@Marko11 Meines Wissens sollen die Erfahrungen der Eltern irgendwie gespeichert werden, die Weitergabe aber automatisch blockiert sein. Durch schädliche Umwelteinflüsse könne dann aber eine Art Knopf gedrückt werden, der die Weitergabe trotzdem zulasse. (Oder umgekehrt?)
Das sei dann die epigenetische Vererbung - oder so ähnlich.
@Keysibunas Argument, dass geklonte Schafe dann aufgrund ihrer geerbten Erfahrung gleich mit dem Grasfressen anfangen könnten, anstatt zu saugen, finde ich geistreich.
Ich glaube auch, dass Gene ein Gedächtnis haben könnten.
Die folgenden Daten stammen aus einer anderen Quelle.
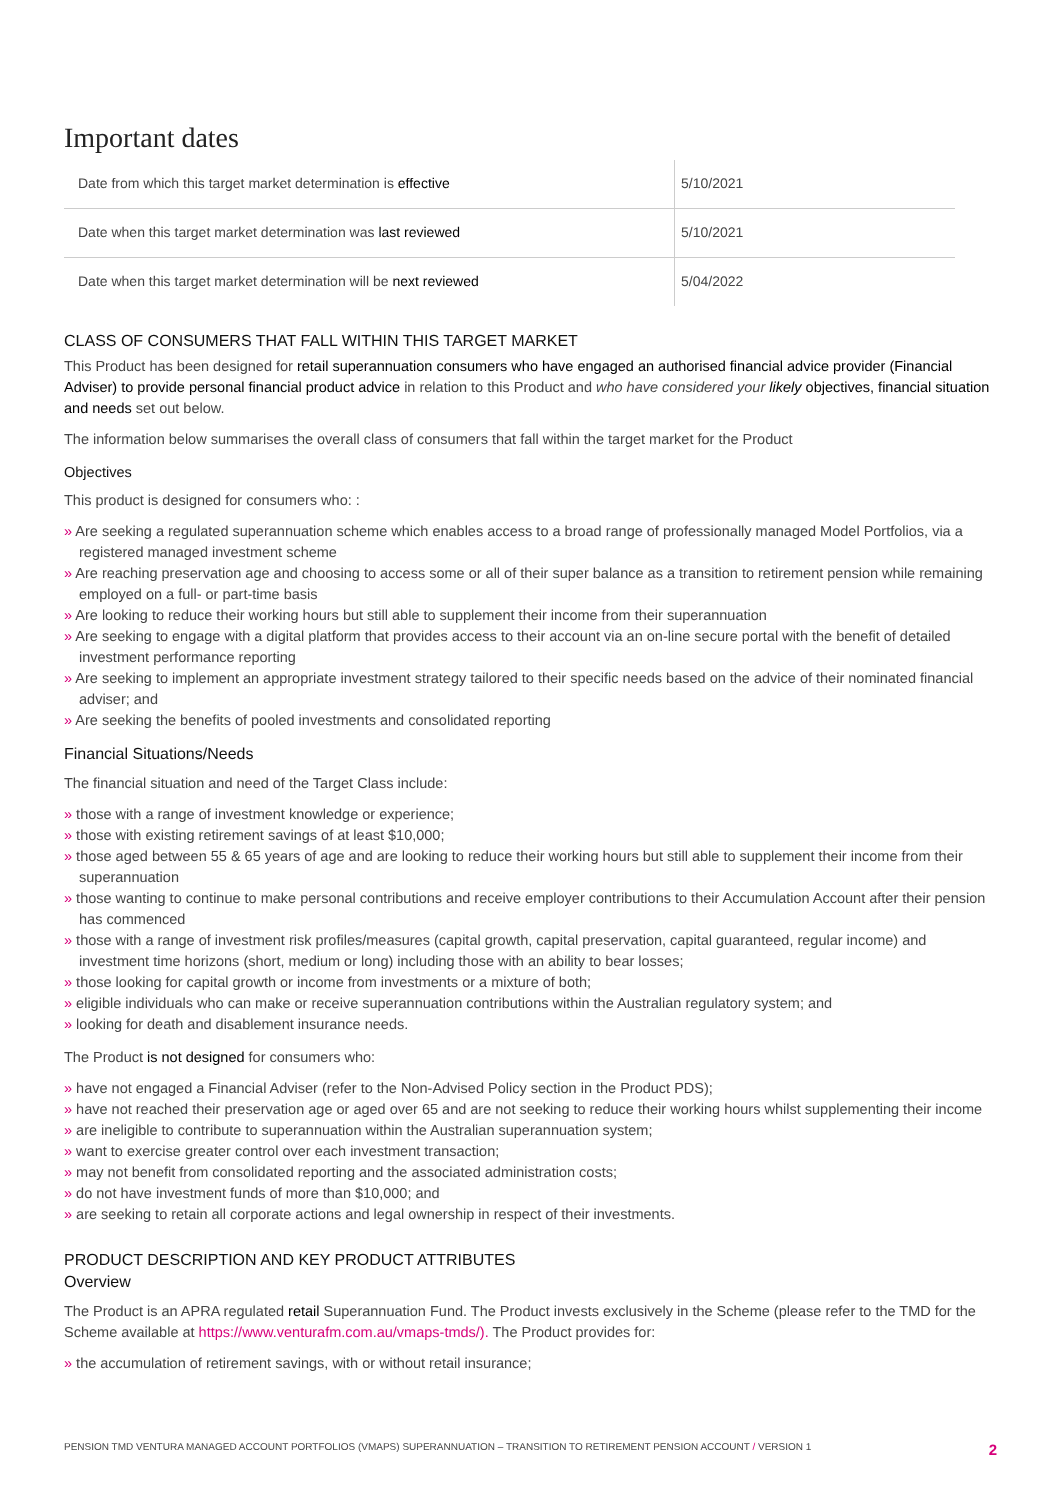Important dates
| Date from which this target market determination is effective | 5/10/2021 |
| Date when this target market determination was last reviewed | 5/10/2021 |
| Date when this target market determination will be next reviewed | 5/04/2022 |
CLASS OF CONSUMERS THAT FALL WITHIN THIS TARGET MARKET
This Product has been designed for retail superannuation consumers who have engaged an authorised financial advice provider (Financial Adviser) to provide personal financial product advice in relation to this Product and who have considered your likely objectives, financial situation and needs set out below.
The information below summarises the overall class of consumers that fall within the target market for the Product
Objectives
This product is designed for consumers who: :
» Are seeking a regulated superannuation scheme which enables access to a broad range of professionally managed Model Portfolios, via a registered managed investment scheme
» Are reaching preservation age and choosing to access some or all of their super balance as a transition to retirement pension while remaining employed on a full- or part-time basis
» Are looking to reduce their working hours but still able to supplement their income from their superannuation
» Are seeking to engage with a digital platform that provides access to their account via an on-line secure portal with the benefit of detailed investment performance reporting
» Are seeking to implement an appropriate investment strategy tailored to their specific needs based on the advice of their nominated financial adviser; and
» Are seeking the benefits of pooled investments and consolidated reporting
Financial Situations/Needs
The financial situation and need of the Target Class include:
» those with a range of investment knowledge or experience;
» those with existing retirement savings of at least $10,000;
» those aged between 55 & 65 years of age and are looking to reduce their working hours but still able to supplement their income from their superannuation
» those wanting to continue to make personal contributions and receive employer contributions to their Accumulation Account after their pension has commenced
» those with a range of investment risk profiles/measures (capital growth, capital preservation, capital guaranteed, regular income) and investment time horizons (short, medium or long) including those with an ability to bear losses;
» those looking for capital growth or income from investments or a mixture of both;
» eligible individuals who can make or receive superannuation contributions within the Australian regulatory system; and
» looking for death and disablement insurance needs.
The Product is not designed for consumers who:
» have not engaged a Financial Adviser (refer to the Non-Advised Policy section in the Product PDS);
» have not reached their preservation age or aged over 65 and are not seeking to reduce their working hours whilst supplementing their income
» are ineligible to contribute to superannuation within the Australian superannuation system;
» want to exercise greater control over each investment transaction;
» may not benefit from consolidated reporting and the associated administration costs;
» do not have investment funds of more than $10,000; and
» are seeking to retain all corporate actions and legal ownership in respect of their investments.
PRODUCT DESCRIPTION AND KEY PRODUCT ATTRIBUTES
Overview
The Product is an APRA regulated retail Superannuation Fund. The Product invests exclusively in the Scheme (please refer to the TMD for the Scheme available at https://www.venturafm.com.au/vmaps-tmds/). The Product provides for:
» the accumulation of retirement savings, with or without retail insurance;
PENSION TMD VENTURA MANAGED ACCOUNT PORTFOLIOS (VMAPS) SUPERANNUATION – TRANSITION TO RETIREMENT PENSION ACCOUNT / VERSION 1 2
Wenn auch im übertragenen Sinn.
@Marko11 Vor allem glaube ich nicht, dass das Bewusstsein die Summe der jeweiligen Erfahrungen ist.
(Ich glaube ja auch nicht an ein 'Weltgedächtnis'...)
Sondern dass das Bewusstsein eine gesonderte Fähigkeit ist, ein geistiges, individuelles Wesen, etwas wie die Geistseele, vielleicht ein Teil von ihr. Es kommt leer als Fähigkeit auf die Welt.
Durch Klonen kommt darum auch nicht derselbe Mensch oder dasselbe Tier wieder zustande.
Wie schon
@abschied richtig sagt, sind es ja andere Moleküle und darum andere Identitäten.
...Das Gleiche ist nicht dasselbe...Nur gleiche Gedanken sind identisch, gleiche materielle Dinge aber nicht.
Eine Rückkreuzung vom heutigen Menschen mit dem Neandertaler würde, wenn sie denn möglich wäre, m. E. etwas zustandebringen wie die Riesen aus dem Genesisbericht der Bibel, die auch durch Begattung zwischen unterschiedlich entwickelten, kurze Zeit nebeneinander lebenden Populationen von Homo-Sapiens-Formen entstanden sind, aber dann ausstarben.